◆ EXCERPTED PASSAGE:
Note that the @code{seconds} argument specifies only a rough limit; in
practice, the planner may use somewhat more time if the time limit is
reached when the planner is in the middle of an operation that cannot
be interrupted. At the very least, the planner will complete planning
in @code{FFTW_ESTIMATE} mode (which is thus equivalent to a time limit
of 0).
@c =========>
@node Real-data DFTs, Real-data DFT Array Format, Planner Flags, Basic Interface
@subsection Real-data DFTs
@example
fftw_plan fftw_plan_dft_r2c_1d(int n0,
double *in, fftw_complex *out,
unsigned flags);
fftw_plan fftw_plan_dft_r2c_2d(int n0, int n1,
double *in, fftw_complex *out,
unsigned flags);
fftw_plan fftw_plan_dft_r2c_3d(int n0, int n1, int n2,
double *in, fftw_complex *out,
unsigned flags);
fftw_plan fftw_plan_dft_r2c(int rank, const int *n,
double *in, fftw_complex *out,
unsigned flags);
@end example
@findex fftw_plan_dft_r2c_1d
@findex fftw_plan_dft_r2c_2d
@findex fftw_plan_dft_r2c_3d
@findex fftw_plan_dft_r2c
@cindex r2c
Plan a real-input/complex-output discrete Fourier transform (DFT) in
zero or more dimensions, returning an @code{fftw_plan} (@pxref{Using
Plans}).

◆ TASK DESCRIPTION: In the FFTW documentation excerpt, which planner mode is described as equivalent to a time limit of 0?

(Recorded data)
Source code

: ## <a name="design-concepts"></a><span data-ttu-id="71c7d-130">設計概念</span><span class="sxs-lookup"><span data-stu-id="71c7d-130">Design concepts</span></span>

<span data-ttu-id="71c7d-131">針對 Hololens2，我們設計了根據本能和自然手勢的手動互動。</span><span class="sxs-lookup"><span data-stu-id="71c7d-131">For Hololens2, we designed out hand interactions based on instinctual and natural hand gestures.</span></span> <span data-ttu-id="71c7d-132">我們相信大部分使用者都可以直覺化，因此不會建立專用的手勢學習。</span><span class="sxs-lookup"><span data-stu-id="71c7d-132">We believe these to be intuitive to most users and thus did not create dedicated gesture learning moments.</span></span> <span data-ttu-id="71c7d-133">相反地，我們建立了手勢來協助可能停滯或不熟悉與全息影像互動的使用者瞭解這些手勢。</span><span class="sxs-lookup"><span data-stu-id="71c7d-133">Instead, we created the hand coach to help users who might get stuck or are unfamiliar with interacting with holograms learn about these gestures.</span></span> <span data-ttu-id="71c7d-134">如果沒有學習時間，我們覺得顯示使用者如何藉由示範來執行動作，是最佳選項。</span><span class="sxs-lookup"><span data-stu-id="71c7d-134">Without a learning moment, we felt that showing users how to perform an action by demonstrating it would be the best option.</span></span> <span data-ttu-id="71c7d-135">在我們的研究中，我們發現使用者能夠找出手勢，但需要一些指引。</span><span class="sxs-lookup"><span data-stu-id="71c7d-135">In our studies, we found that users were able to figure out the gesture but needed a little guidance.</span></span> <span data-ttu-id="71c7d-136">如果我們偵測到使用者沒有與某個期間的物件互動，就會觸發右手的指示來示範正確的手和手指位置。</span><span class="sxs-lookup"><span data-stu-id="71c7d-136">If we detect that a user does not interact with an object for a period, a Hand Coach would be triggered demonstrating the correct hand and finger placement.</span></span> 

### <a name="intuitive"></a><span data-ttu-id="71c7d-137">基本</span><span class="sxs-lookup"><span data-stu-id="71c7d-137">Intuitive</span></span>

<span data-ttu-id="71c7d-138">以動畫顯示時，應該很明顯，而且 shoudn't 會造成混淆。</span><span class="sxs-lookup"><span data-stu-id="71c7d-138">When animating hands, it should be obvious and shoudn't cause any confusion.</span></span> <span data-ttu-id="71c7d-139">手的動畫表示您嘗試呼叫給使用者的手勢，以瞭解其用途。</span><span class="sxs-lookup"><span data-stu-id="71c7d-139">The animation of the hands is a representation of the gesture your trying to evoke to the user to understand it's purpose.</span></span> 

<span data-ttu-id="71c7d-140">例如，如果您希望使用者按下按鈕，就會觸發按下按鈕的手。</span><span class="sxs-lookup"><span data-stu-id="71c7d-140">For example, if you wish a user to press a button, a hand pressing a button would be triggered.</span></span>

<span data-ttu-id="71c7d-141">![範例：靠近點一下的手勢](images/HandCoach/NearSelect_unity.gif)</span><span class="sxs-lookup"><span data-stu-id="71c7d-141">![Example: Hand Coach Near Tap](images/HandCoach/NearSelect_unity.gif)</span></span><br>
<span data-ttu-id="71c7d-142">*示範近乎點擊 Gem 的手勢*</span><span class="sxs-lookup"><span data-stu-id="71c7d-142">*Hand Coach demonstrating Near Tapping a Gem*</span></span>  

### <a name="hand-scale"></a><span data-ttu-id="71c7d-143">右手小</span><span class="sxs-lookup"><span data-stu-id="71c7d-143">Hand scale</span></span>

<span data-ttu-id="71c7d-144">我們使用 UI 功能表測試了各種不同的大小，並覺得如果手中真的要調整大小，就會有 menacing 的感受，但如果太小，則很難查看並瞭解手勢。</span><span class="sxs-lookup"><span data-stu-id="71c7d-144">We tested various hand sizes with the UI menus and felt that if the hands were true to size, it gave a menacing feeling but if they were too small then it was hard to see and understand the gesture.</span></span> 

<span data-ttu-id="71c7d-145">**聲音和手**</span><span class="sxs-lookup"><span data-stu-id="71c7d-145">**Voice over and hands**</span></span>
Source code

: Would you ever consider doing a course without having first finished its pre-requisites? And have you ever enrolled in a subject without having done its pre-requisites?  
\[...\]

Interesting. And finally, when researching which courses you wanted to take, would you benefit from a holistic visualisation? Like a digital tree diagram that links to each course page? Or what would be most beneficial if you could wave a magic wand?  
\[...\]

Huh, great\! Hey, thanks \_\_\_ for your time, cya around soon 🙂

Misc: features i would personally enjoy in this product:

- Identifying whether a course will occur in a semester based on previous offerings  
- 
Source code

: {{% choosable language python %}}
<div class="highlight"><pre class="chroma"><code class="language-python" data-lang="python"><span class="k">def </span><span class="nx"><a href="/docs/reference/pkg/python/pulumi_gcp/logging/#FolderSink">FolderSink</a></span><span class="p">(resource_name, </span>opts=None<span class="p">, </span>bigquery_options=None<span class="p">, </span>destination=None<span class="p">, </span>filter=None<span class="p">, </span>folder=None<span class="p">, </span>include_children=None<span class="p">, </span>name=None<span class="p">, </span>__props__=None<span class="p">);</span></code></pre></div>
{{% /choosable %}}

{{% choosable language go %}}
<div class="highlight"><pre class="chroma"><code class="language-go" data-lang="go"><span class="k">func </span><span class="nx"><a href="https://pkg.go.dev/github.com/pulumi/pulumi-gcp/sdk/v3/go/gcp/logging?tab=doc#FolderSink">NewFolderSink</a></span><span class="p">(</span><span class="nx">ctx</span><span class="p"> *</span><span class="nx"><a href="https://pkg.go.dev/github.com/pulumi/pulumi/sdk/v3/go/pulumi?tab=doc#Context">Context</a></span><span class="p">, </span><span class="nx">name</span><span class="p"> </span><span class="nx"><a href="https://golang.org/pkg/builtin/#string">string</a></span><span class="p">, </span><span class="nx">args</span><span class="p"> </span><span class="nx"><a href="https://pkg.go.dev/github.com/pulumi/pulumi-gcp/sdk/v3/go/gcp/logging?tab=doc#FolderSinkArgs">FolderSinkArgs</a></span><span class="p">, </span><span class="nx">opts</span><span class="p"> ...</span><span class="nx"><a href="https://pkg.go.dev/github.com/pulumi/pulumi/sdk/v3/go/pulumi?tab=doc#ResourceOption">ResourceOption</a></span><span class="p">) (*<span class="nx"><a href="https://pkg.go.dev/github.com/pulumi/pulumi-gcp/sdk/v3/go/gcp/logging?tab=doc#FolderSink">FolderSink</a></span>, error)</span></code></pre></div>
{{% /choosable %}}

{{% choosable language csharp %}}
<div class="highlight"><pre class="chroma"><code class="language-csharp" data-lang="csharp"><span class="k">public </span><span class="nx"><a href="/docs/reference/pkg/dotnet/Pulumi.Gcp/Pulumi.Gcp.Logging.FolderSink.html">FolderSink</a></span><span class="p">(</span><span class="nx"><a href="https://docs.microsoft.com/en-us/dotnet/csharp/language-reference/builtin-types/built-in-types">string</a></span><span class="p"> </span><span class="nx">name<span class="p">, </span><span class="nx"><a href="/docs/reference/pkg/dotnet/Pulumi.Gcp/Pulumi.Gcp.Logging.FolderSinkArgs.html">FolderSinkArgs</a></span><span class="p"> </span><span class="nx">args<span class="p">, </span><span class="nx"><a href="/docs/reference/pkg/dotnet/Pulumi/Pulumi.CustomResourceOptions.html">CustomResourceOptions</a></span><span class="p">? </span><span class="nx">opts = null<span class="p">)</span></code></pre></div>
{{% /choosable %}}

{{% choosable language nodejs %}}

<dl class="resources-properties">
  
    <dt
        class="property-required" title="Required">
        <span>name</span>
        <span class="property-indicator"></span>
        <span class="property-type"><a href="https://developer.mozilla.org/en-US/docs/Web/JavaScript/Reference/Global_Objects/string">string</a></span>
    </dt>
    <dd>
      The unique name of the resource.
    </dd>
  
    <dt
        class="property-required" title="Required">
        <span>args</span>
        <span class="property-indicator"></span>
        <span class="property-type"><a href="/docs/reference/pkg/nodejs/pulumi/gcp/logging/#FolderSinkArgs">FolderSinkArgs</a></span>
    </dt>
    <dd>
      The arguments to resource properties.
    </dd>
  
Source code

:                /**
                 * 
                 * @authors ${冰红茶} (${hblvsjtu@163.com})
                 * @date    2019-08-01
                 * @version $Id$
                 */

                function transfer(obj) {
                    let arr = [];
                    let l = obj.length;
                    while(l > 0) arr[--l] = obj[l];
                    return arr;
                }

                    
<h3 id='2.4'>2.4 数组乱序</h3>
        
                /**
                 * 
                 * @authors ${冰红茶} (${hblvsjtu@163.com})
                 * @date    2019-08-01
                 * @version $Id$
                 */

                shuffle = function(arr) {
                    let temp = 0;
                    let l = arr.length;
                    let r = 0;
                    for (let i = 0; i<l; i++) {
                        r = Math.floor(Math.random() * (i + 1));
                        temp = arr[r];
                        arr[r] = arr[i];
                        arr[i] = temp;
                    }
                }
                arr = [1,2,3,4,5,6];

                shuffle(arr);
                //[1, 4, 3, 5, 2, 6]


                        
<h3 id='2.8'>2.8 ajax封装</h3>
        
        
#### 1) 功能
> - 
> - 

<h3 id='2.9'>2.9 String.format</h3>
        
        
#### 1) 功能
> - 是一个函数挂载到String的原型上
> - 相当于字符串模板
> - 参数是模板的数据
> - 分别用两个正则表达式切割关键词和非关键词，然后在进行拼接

◆ COMPLETED EXERCISE: FFTW_ESTIMATE mode.